◆ What is being asked ◆
Repeat every entry below exactly.

Stored items:
►
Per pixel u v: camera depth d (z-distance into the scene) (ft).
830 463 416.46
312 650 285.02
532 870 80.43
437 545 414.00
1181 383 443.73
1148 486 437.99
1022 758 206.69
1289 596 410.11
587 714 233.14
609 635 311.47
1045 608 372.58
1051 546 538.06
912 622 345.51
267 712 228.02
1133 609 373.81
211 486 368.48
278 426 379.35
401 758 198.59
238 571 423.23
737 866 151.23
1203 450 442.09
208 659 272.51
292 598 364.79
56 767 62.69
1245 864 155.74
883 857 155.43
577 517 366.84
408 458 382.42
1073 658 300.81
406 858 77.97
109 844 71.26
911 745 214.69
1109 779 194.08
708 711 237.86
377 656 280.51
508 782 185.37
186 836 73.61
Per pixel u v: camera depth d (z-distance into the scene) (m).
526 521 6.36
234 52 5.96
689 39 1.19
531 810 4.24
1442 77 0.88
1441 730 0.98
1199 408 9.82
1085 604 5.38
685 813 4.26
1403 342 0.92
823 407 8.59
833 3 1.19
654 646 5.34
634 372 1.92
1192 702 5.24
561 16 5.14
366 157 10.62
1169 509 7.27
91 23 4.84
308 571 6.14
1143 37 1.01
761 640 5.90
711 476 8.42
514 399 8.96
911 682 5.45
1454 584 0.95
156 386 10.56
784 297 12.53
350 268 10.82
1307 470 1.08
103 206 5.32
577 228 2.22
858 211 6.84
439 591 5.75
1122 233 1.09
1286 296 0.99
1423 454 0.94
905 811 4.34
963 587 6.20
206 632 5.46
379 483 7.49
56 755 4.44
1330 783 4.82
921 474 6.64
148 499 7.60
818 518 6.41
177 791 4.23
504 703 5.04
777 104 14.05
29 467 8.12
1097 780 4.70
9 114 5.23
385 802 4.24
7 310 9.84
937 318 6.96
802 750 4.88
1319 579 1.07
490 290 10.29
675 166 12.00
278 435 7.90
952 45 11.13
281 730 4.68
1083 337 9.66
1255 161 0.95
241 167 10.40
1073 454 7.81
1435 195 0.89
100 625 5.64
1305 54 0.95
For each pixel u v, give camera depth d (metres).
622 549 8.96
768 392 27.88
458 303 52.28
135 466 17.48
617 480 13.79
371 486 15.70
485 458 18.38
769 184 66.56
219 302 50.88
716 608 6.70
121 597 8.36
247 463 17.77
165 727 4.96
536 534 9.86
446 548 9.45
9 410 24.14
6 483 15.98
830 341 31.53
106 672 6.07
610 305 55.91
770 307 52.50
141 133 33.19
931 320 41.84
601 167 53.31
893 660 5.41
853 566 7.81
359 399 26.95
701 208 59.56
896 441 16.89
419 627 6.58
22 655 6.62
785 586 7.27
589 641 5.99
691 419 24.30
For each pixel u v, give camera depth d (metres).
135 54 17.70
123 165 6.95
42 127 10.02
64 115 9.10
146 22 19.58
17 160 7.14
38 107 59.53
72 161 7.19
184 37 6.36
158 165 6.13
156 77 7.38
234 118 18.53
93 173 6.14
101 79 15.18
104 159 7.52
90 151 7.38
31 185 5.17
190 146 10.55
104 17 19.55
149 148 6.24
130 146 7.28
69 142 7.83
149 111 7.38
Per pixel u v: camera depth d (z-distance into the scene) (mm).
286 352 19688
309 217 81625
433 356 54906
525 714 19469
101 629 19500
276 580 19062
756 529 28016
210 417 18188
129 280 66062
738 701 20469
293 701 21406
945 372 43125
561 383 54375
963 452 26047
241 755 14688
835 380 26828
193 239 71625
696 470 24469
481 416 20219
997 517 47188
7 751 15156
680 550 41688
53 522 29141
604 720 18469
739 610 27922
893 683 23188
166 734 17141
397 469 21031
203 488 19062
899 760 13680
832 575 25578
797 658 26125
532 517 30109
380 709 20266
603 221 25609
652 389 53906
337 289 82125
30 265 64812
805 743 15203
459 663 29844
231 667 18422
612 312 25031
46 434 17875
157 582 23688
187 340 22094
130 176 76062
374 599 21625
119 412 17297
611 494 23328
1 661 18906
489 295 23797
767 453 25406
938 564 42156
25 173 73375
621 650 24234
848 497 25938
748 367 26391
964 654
◄
◆ Worked solution ◆
Per pixel u v: camera depth d (z-distance into the scene) (ft).
830 463 416.46
312 650 285.02
532 870 80.43
437 545 414.00
1181 383 443.73
1148 486 437.99
1022 758 206.69
1289 596 410.11
587 714 233.14
609 635 311.47
1045 608 372.58
1051 546 538.06
912 622 345.51
267 712 228.02
1133 609 373.81
211 486 368.48
278 426 379.35
401 758 198.59
238 571 423.23
737 866 151.23
1203 450 442.09
208 659 272.51
292 598 364.79
56 767 62.69
1245 864 155.74
883 857 155.43
577 517 366.84
408 458 382.42
1073 658 300.81
406 858 77.97
109 844 71.26
911 745 214.69
1109 779 194.08
708 711 237.86
377 656 280.51
508 782 185.37
186 836 73.61
Per pixel u v: camera depth d (z-distance into the scene) (m).
526 521 6.36
234 52 5.96
689 39 1.19
531 810 4.24
1442 77 0.88
1441 730 0.98
1199 408 9.82
1085 604 5.38
685 813 4.26
1403 342 0.92
823 407 8.59
833 3 1.19
654 646 5.34
634 372 1.92
1192 702 5.24
561 16 5.14
366 157 10.62
1169 509 7.27
91 23 4.84
308 571 6.14
1143 37 1.01
761 640 5.90
711 476 8.42
514 399 8.96
911 682 5.45
1454 584 0.95
156 386 10.56
784 297 12.53
350 268 10.82
1307 470 1.08
103 206 5.32
577 228 2.22
858 211 6.84
439 591 5.75
1122 233 1.09
1286 296 0.99
1423 454 0.94
905 811 4.34
963 587 6.20
206 632 5.46
379 483 7.49
56 755 4.44
1330 783 4.82
921 474 6.64
148 499 7.60
818 518 6.41
177 791 4.23
504 703 5.04
777 104 14.05
29 467 8.12
1097 780 4.70
9 114 5.23
385 802 4.24
7 310 9.84
937 318 6.96
802 750 4.88
1319 579 1.07
490 290 10.29
675 166 12.00
278 435 7.90
952 45 11.13
281 730 4.68
1083 337 9.66
1255 161 0.95
241 167 10.40
1073 454 7.81
1435 195 0.89
100 625 5.64
1305 54 0.95
For each pixel u v, give camera depth d (metres).
622 549 8.96
768 392 27.88
458 303 52.28
135 466 17.48
617 480 13.79
371 486 15.70
485 458 18.38
769 184 66.56
219 302 50.88
716 608 6.70
121 597 8.36
247 463 17.77
165 727 4.96
536 534 9.86
446 548 9.45
9 410 24.14
6 483 15.98
830 341 31.53
106 672 6.07
610 305 55.91
770 307 52.50
141 133 33.19
931 320 41.84
601 167 53.31
893 660 5.41
853 566 7.81
359 399 26.95
701 208 59.56
896 441 16.89
419 627 6.58
22 655 6.62
785 586 7.27
589 641 5.99
691 419 24.30
For each pixel u v, give camera depth d (metres).
135 54 17.70
123 165 6.95
42 127 10.02
64 115 9.10
146 22 19.58
17 160 7.14
38 107 59.53
72 161 7.19
184 37 6.36
158 165 6.13
156 77 7.38
234 118 18.53
93 173 6.14
101 79 15.18
104 159 7.52
90 151 7.38
31 185 5.17
190 146 10.55
104 17 19.55
149 148 6.24
130 146 7.28
69 142 7.83
149 111 7.38
Per pixel u v: camera depth d (z-distance into the scene) (mm).
286 352 19688
309 217 81625
433 356 54906
525 714 19469
101 629 19500
276 580 19062
756 529 28016
210 417 18188
129 280 66062
738 701 20469
293 701 21406
945 372 43125
561 383 54375
963 452 26047
241 755 14688
835 380 26828
193 239 71625
696 470 24469
481 416 20219
997 517 47188
7 751 15156
680 550 41688
53 522 29141
604 720 18469
739 610 27922
893 683 23188
166 734 17141
397 469 21031
203 488 19062
899 760 13680
832 575 25578
797 658 26125
532 517 30109
380 709 20266
603 221 25609
652 389 53906
337 289 82125
30 265 64812
805 743 15203
459 663 29844
231 667 18422
612 312 25031
46 434 17875
157 582 23688
187 340 22094
130 176 76062
374 599 21625
119 412 17297
611 494 23328
1 661 18906
489 295 23797
767 453 25406
938 564 42156
25 173 73375
621 650 24234
848 497 25938
748 367 26391
964 654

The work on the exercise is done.